SEGURANÇA NO TRÂNSITO

Novas regras da CNH geram alertas sobre segurança 5 meses depois

Carro de autoescola em Porto Alegre
Carro de autoescola em Porto Alegre — Foto: Reprodução/RBS TV

Redução de 75% no custo da habilitação levanta preocupações com formação e ausência de duplo comando.

As novas regras para a Carteira Nacional de Habilitação (CNH), implementadas há cinco meses no Brasil, trouxeram flexibilidade e uma significativa redução de custos para os futuros motoristas. No entanto, nesta quarta-feira, 06/05/2026, persistem sérias preocupações que afetam diretamente a segurança no trânsito e a qualidade da formação de condutores. A decisão, que autorizou aulas teóricas online e permitiu que instrutores atuassem de forma independente, visava democratizar o acesso à habilitação, mas agora levanta questionamentos sobre a qualificação dos profissionais e a segurança nas aulas práticas, um cenário que impacta a dignidade e a integridade de indivíduos e da sociedade.

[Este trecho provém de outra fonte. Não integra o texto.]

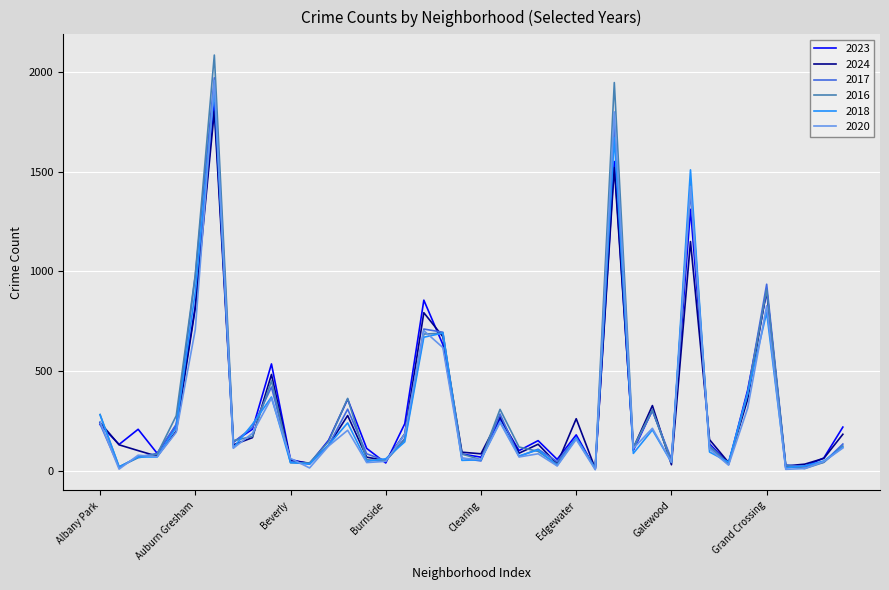

Which series has the widest spread of values?

2016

A entrada em vigor das alterações facilitou o processo para milhares de brasileiros, com a eliminação da exigência de frequentar um Centro de Formação de Condutores (CFC) e a redução da carga horária obrigatória de aulas práticas. No entanto, a principal novidade, que permitiu aos instrutores atuarem autonomamente, começou oficialmente em 10 de março de 2026 e ainda é um ponto de atenção.

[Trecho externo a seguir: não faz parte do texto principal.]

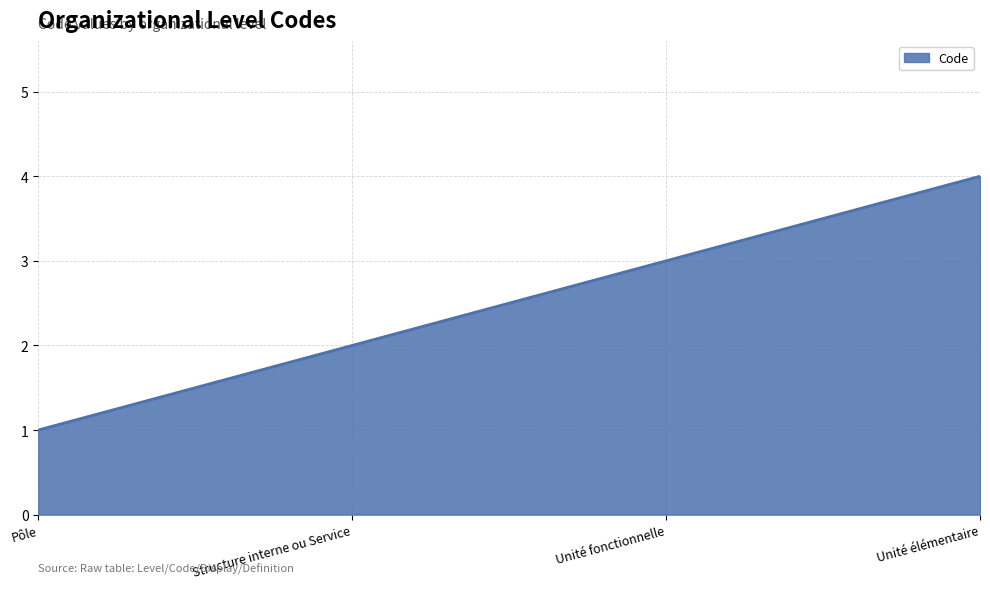

What is the greatest value displayed?

4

Egídio Neri Nunes, chefe da Divisão de Habilitação do Detran/RS, revela que, embora 306 profissionais tenham se cadastrado no estado, apenas 230 estão aptos a marcar provas práticas. A migração para o modelo autônomo é vista como uma oportunidade para muitos, como Fabrício Kaefer, que adaptou seu veículo com identificação externa e espelhos auxiliares, além de providenciar um pedal extra para intervenções de segurança.

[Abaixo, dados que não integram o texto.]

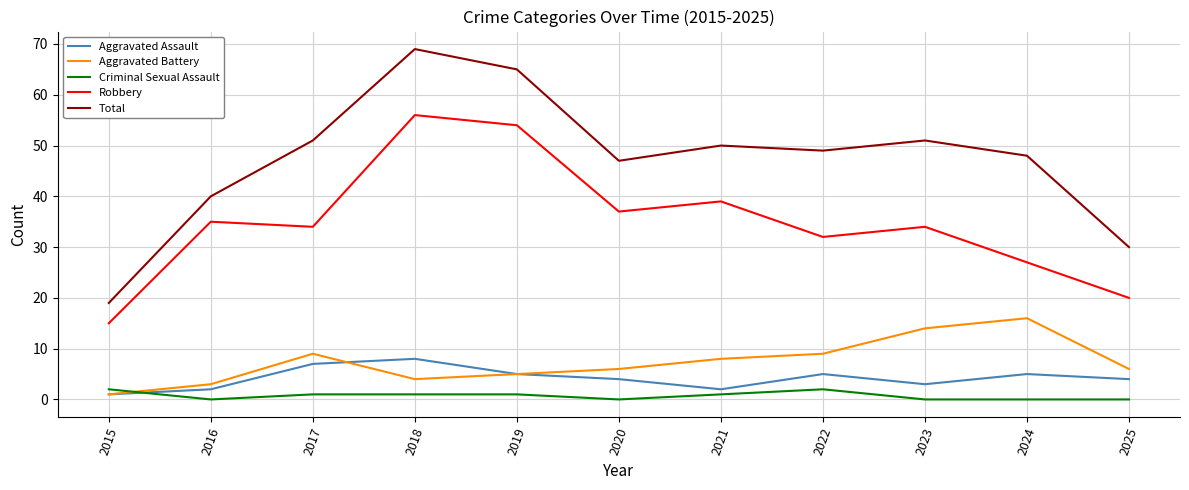

True or false: Total and Aggravated Battery cross at least once.

False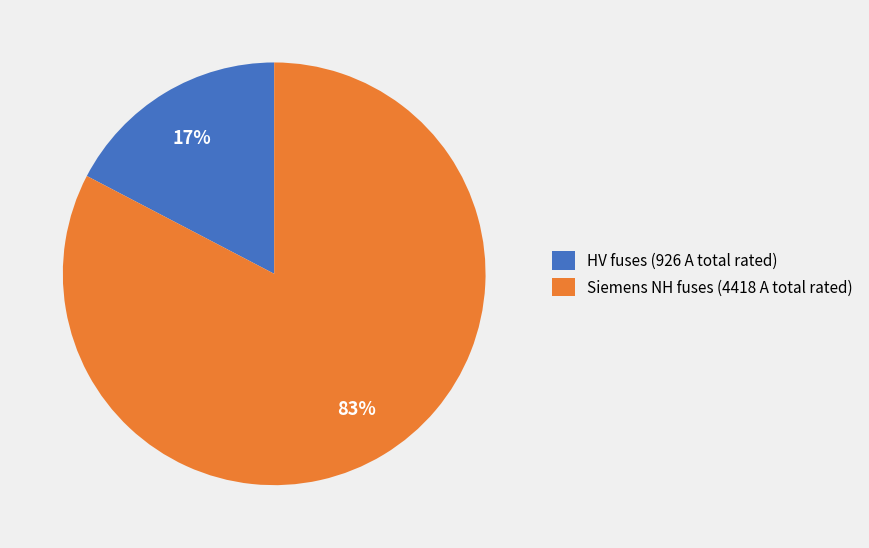

Which slice is the largest?

Siemens NH fuses (4418 A total rated)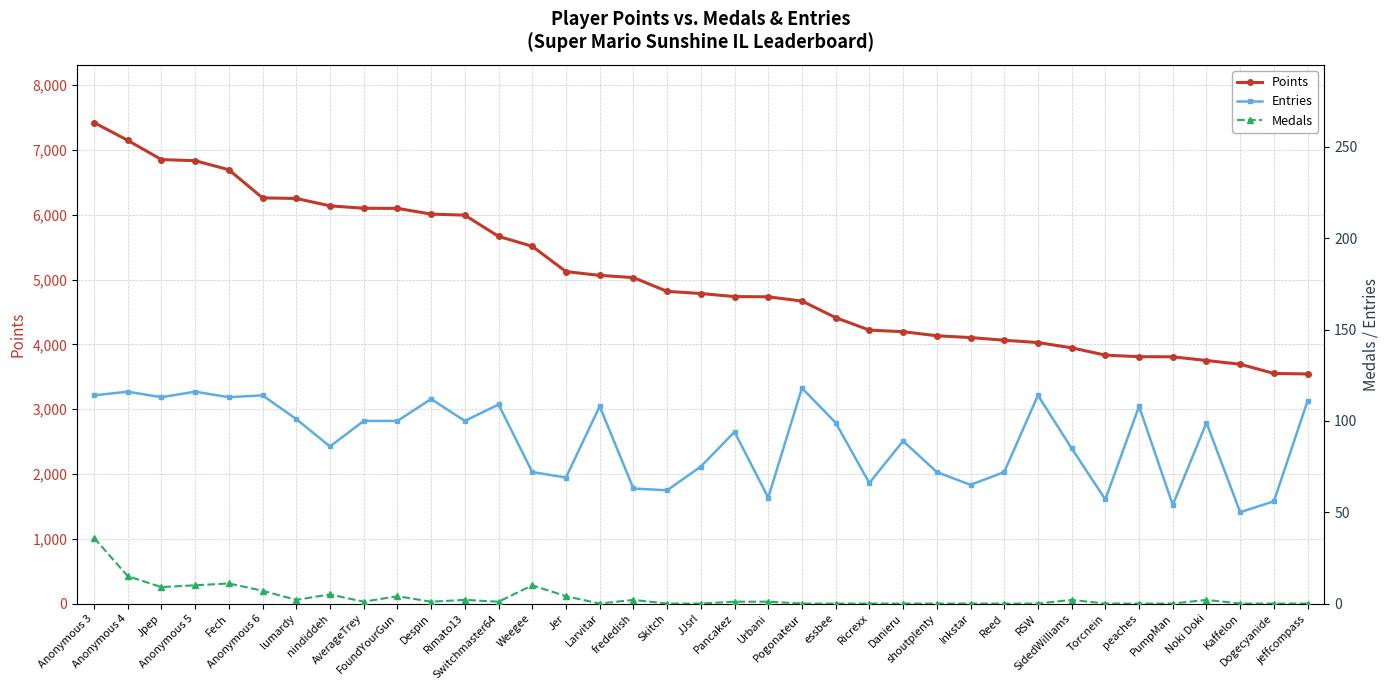

What is the average value of the Points series?

5055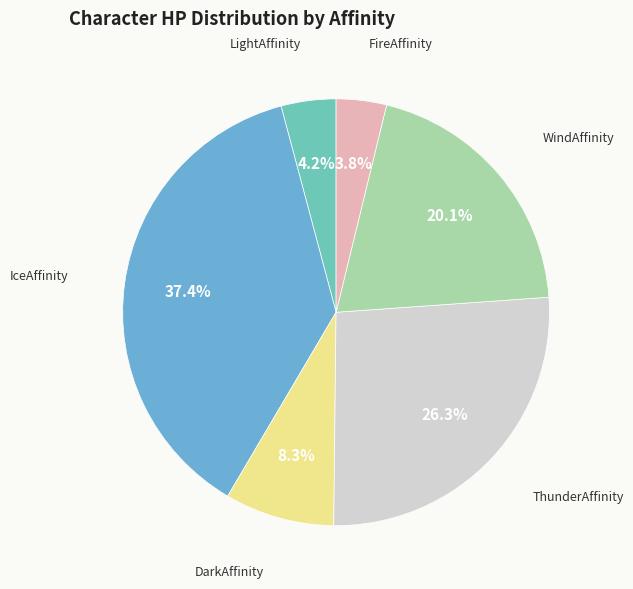

Is there any slice that represents more than half of the pie?

No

“Abriu uma oportunidade bem grande para trabalharmos por conta, ser o nosso próprio patrão”, afirma Fabrício.

Contudo, relatos de aulas irregulares acendem um alerta. Nunes enfatiza a necessidade de verificar a regularidade do instrutor no site do Detran, onde é possível consultar informações de contato e detalhes do veículo.

A redução de custos, que pode chegar a 75% do valor final da CNH, é inegável e amplia o acesso ao documento. No entanto, a qualificação dos instrutores preocupa o Detran/RS. Cursos que antes exigiam 180 horas de aprendizado presencial agora podem ser concluídos online em poucos minutos, levantando dúvidas sobre a profundidade da formação.

Fabrício Kaefer, com sua experiência de quase uma década em CFCs, corrobora essa fragilidade. Ele observa que a formação teórica atual é frequentemente insuficiente. “Quase 90% dos alunos que fazem aula comigo acabam não aprendendo a parte teórica. Então, eu ensino a parte teórica e prática dentro do carro para o aluno”, comenta ele, destacando a lacuna.

Outro ponto crítico é a segurança nas aulas práticas. A resolução que criou o novo modelo não tornou obrigatório o uso do duplo comando nos veículos, um sistema vital que permite ao instrutor intervir diretamente na condução em situações de risco.

“Qual a intervenção que o instrutor vai conseguir fazer no veículo se não tiver o duplo comando? Não tem o que fazer, e aí os acidentes podem ocorrer”, alerta Egídio Neri Nunes. Como não há exigências adicionais além das previstas nacionalmente, o Detran gaúcho foca apenas na verificação de histórico dos instrutores, como a ausência de suspensão ou cassação da CNH e a regularidade do veículo.

Diante dessas preocupações, o Detran orienta os futuros condutores a:

  • Conversar diretamente com o instrutor antes de contratar as aulas;
  • Verificar se o profissional possui uma formação mais abrangente;
  • Conferir se o veículo utilizado conta com duplo comando, informação disponível no site oficial do Detran;
  • Considerar que, apesar da economia, o novo modelo exige atenção redobrada quando o assunto é segurança no trânsito.